Based on the style of newspaper comics, the animation has unfinished backgrounds that fade away on the edges, reminding me (in a good way) of Ernest & Celestine. Married couple, older schoolboy, younger daughter and gramma appear in disconnected sketches, stories and fantasies. The most dramatic thing that happens is the daughter gets left behind at the mall and while the family is stuck in traffic trying to retrieve her, she’s taken home by a friendly neighbor – it’s very lightweight drama with an overall big-hearted feeling (the polar opposite of the previous film I’d watched).

The first animated work to make me consider trying animation because it looks like fun, even though I know plenty of animators so I should know better.

Me IRL:

Maybe it felt more emotional because we watched it in memory of the great Isao Takahata, who increasingly looks like Ghibli’s secret weapon, a patient genius who never made the same kind of great film twice.
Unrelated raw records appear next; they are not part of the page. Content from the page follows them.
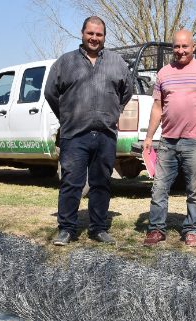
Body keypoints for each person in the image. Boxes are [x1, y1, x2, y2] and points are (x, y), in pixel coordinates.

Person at [45, 16, 133, 246]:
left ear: (104, 36)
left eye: (99, 34)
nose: (94, 38)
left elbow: (127, 91)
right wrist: (66, 117)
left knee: (101, 183)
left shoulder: (117, 62)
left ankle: (98, 228)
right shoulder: (65, 62)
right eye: (90, 33)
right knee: (71, 183)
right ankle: (66, 228)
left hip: (105, 135)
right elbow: (50, 93)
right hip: (74, 135)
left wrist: (114, 111)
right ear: (82, 34)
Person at [142, 29, 196, 247]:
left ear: (193, 47)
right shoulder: (163, 73)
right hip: (167, 140)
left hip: (195, 141)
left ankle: (190, 230)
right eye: (176, 46)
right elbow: (157, 107)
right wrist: (149, 136)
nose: (180, 50)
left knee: (194, 189)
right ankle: (156, 229)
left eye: (185, 46)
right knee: (159, 187)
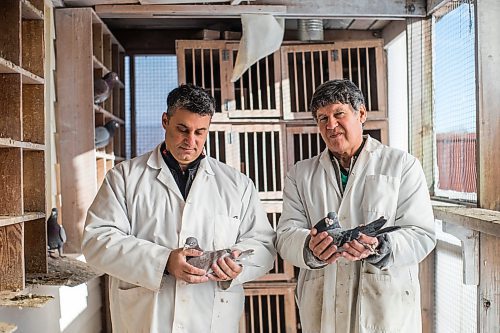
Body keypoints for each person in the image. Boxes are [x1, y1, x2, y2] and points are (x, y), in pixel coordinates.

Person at [82, 84, 276, 333]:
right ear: (165, 120)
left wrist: (238, 266)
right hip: (147, 319)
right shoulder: (124, 178)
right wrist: (164, 262)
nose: (190, 141)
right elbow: (97, 240)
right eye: (182, 129)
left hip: (211, 317)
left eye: (200, 132)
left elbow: (263, 245)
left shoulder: (237, 185)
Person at [276, 79, 436, 333]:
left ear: (361, 114)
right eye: (322, 118)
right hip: (322, 301)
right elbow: (285, 235)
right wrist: (309, 246)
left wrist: (382, 246)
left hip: (384, 305)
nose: (331, 125)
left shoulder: (402, 165)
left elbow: (422, 234)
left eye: (339, 114)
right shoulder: (300, 174)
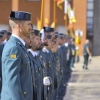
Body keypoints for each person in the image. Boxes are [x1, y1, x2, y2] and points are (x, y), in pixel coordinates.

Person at [1, 11, 33, 100]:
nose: (31, 27)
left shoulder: (19, 46)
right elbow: (13, 82)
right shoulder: (14, 48)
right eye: (29, 24)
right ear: (19, 26)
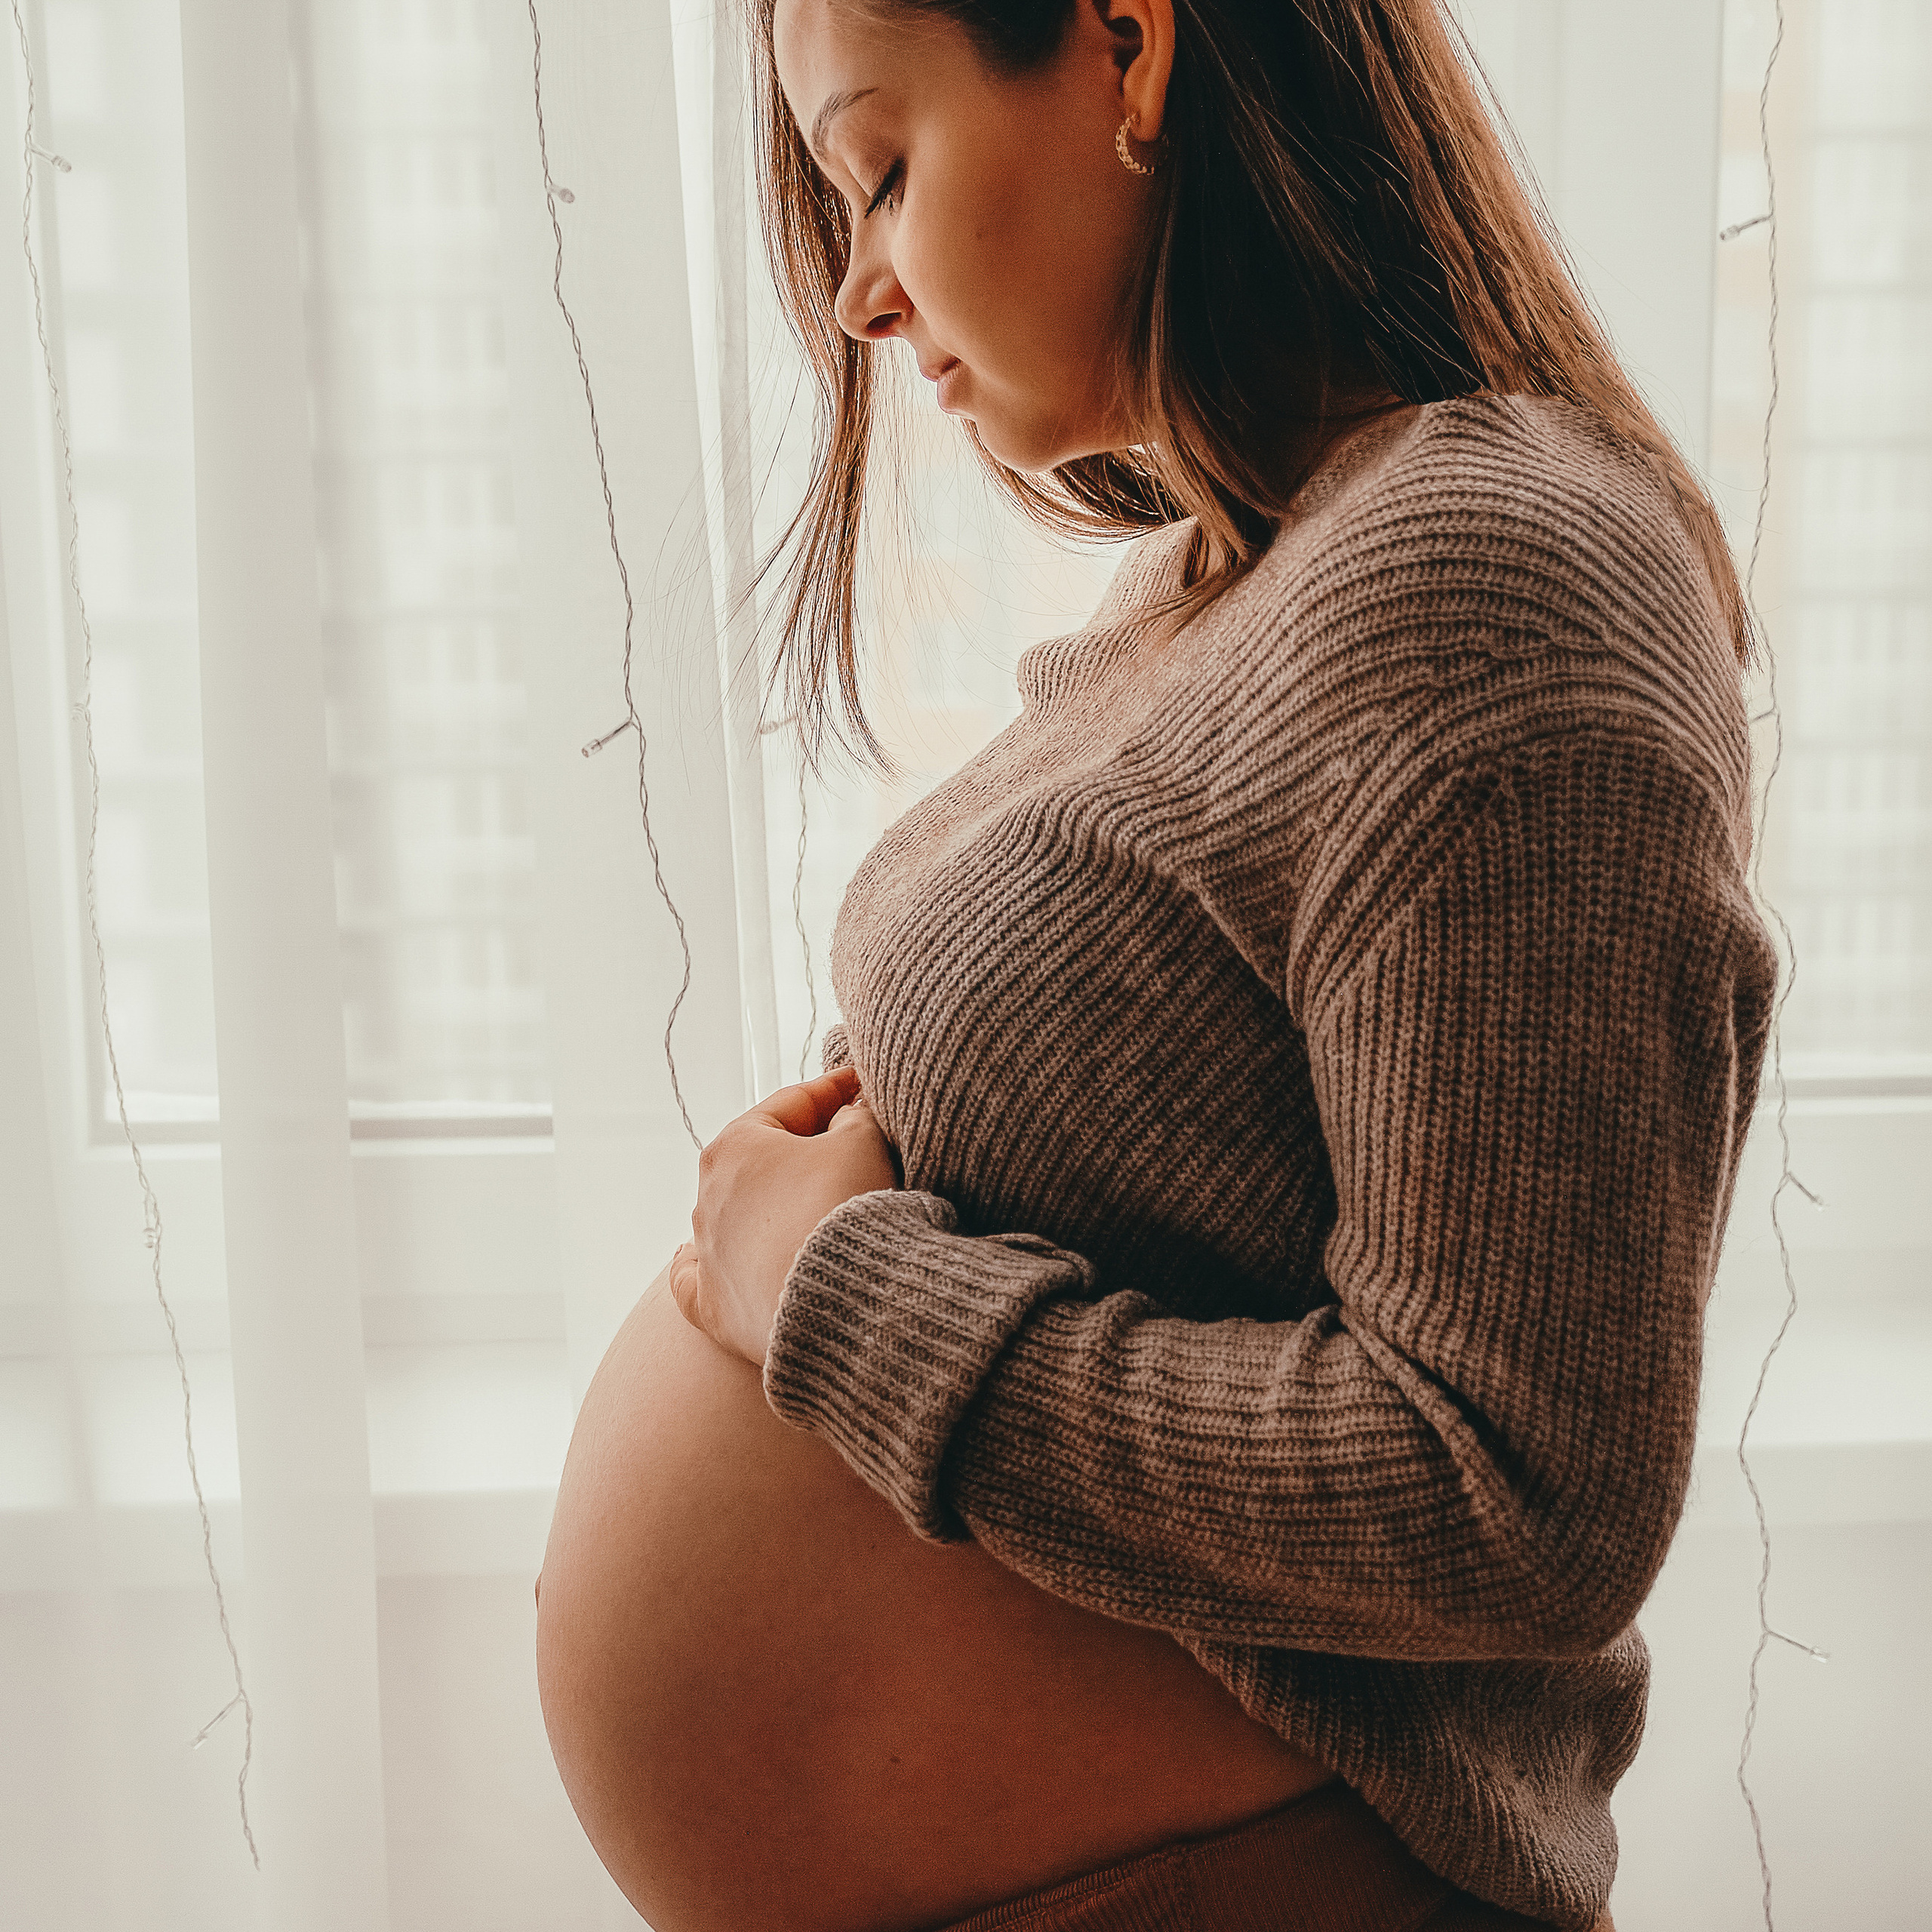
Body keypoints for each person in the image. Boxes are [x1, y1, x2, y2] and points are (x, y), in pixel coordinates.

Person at [533, 1, 1777, 1927]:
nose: (858, 292)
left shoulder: (1494, 577)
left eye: (875, 165)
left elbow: (1517, 1496)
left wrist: (830, 1290)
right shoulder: (1242, 572)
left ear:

Thirty-ish Taeko is helping harvest crops with relatives in the country as a vacation, hanging out with a hottie neighbor who will obviously be a love interest. Meanwhile Taeko is reviewing her life to this point with extended flashback stories of when she was ten, the frequency of cuts between time periods gradually increasing until they blend wonderfully over the closing credits. In a few spots it’s overly slow or precious or obvious, but it also has 10-12 moments of magical beauty like that final scene.

Nice stylistic choice to make backgrounds in the memory scenes pale and faded at the edges, lacking the environmental details of the present-day. The highest grossing Japanese film of 1991, but poorly treated in the states… it wasn’t supposed to be The Menstruation Movie until Disney acted like the film’s third-graders and refused to touch it unless the icky girl stuff was removed.

Noel Murray:

Only Yesterday can sometimes seem a little too random in what it chooses to show, but it has a cumulative power as Taeko comes to understand that the past that shaped her needn’t define her. That’s a remarkably sophisticated theme for any film, let alone a cartoon. But then what else should we expect from a filmmaker so precise that he’d spend five minutes describing the exact texture and taste of a piece of fruit?

Gorgeous movie with an unusual look, like storybook illustrations in motion. Aging, childless couple get a baby, fine cloth and a ton of gold from bamboo plants. The girl grows rapidly, loves playing outdoors, likes a local boy called Sutemaru, but her dad decides all this gold should be spent to give his Princess a finer life so he has a palace built in the city, where she learns to sit very still and play music and not do much of anything except be courted by deceitful rich men. Then it turns out she’s from the moon, which is weird, but M. Schilling says it’s “based on the oldest-known Japanese folk tale, which dates to the 10th century,” also filmed in the 1980’s by Kon Ichikawa as Princess from the Moon. We watched the English version – only notably great voice was James Caan as the Princess’s foster dad.

One of the best scenes, where Kaguya is sitting still behind walls as others decide her fate, then she panics and flees, and the animation style panics with her.